| Work instructions |
Print every entry below exactly, leaving out the pictures.

| Extracted material |

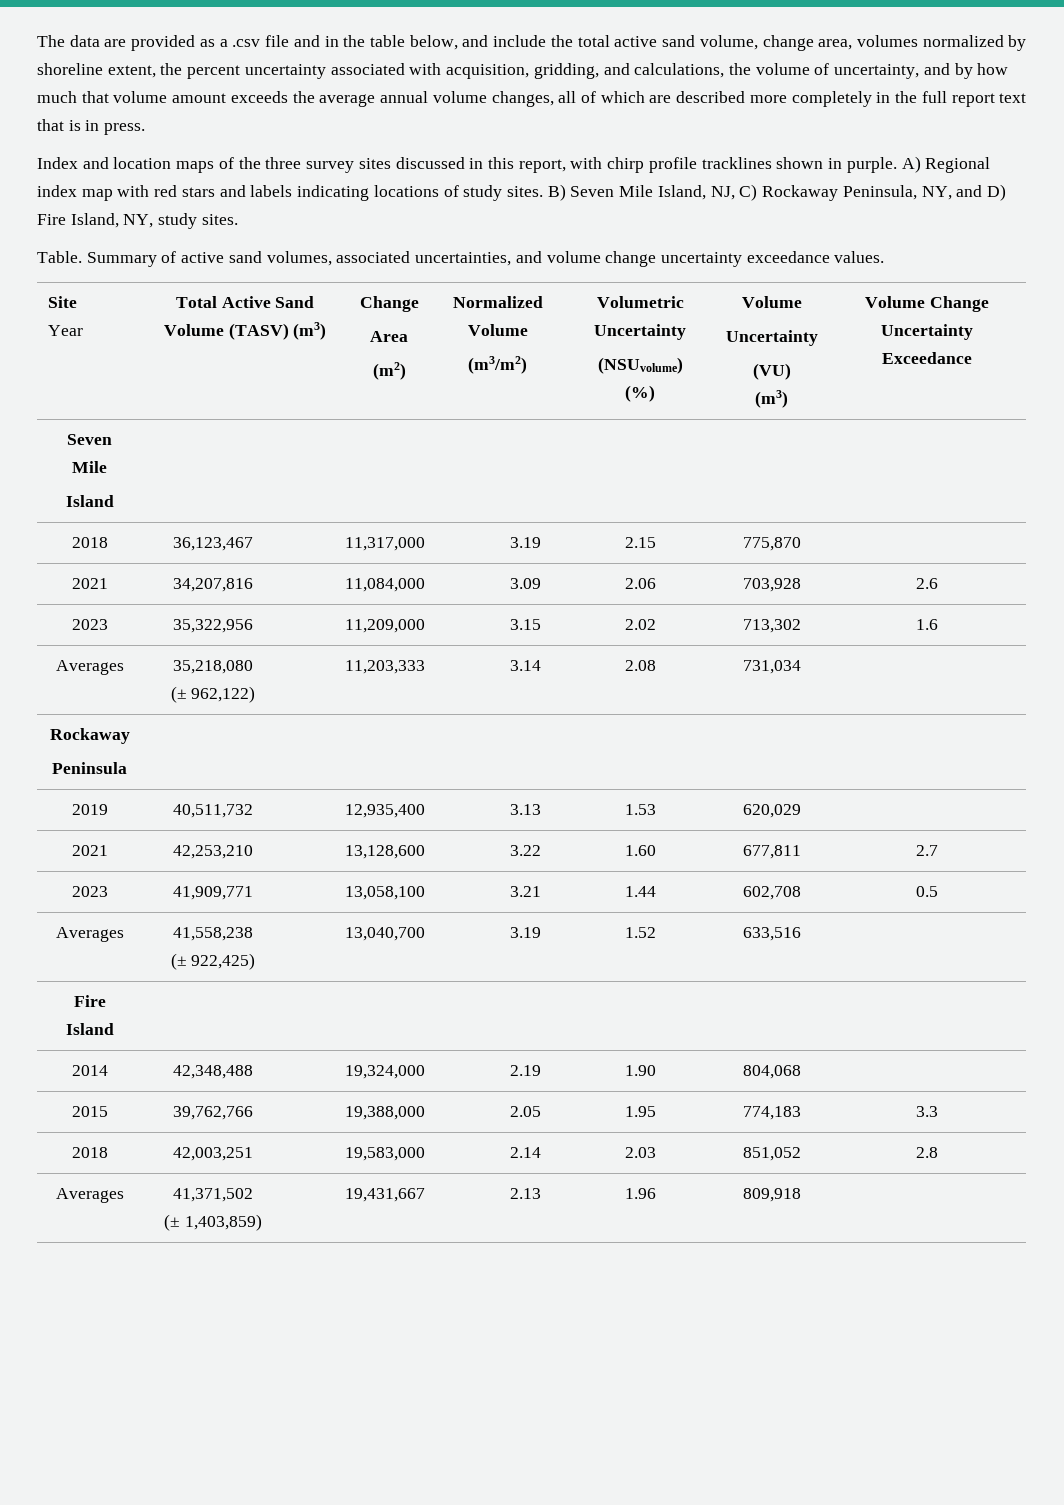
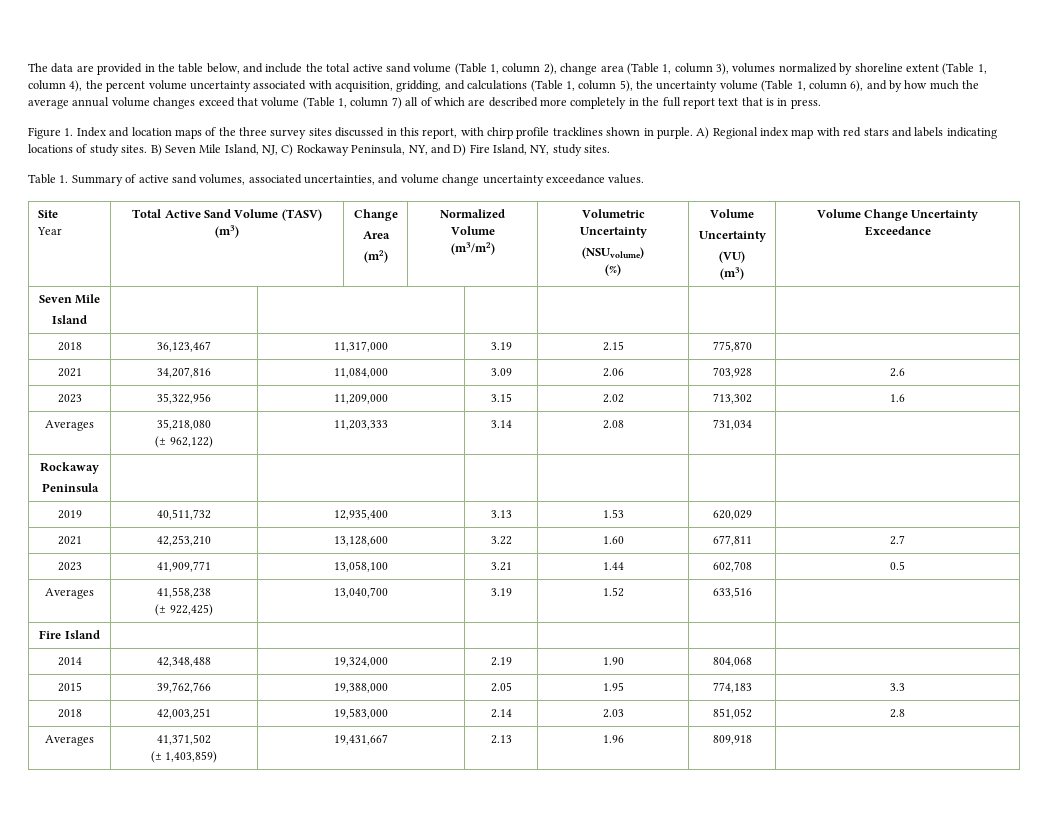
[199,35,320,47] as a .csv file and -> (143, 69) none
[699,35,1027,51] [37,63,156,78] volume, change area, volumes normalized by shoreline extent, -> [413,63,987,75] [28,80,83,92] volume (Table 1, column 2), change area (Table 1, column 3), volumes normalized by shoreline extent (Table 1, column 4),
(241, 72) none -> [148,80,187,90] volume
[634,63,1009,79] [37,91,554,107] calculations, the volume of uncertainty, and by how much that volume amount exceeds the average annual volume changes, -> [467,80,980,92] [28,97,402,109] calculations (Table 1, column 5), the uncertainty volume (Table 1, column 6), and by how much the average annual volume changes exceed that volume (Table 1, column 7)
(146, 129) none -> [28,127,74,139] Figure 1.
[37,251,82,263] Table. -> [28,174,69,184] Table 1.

| Solution |
[199,35,320,47] as a .csv file and -> (143, 69) none
[699,35,1027,51] [37,63,156,78] volume, change area, volumes normalized by shoreline extent, -> [413,63,987,75] [28,80,83,92] volume (Table 1, column 2), change area (Table 1, column 3), volumes normalized by shoreline extent (Table 1, column 4),
(241, 72) none -> [148,80,187,90] volume
[634,63,1009,79] [37,91,554,107] calculations, the volume of uncertainty, and by how much that volume amount exceeds the average annual volume changes, -> [467,80,980,92] [28,97,402,109] calculations (Table 1, column 5), the uncertainty volume (Table 1, column 6), and by how much the average annual volume changes exceed that volume (Table 1, column 7)
(146, 129) none -> [28,127,74,139] Figure 1.
[37,251,82,263] Table. -> [28,174,69,184] Table 1.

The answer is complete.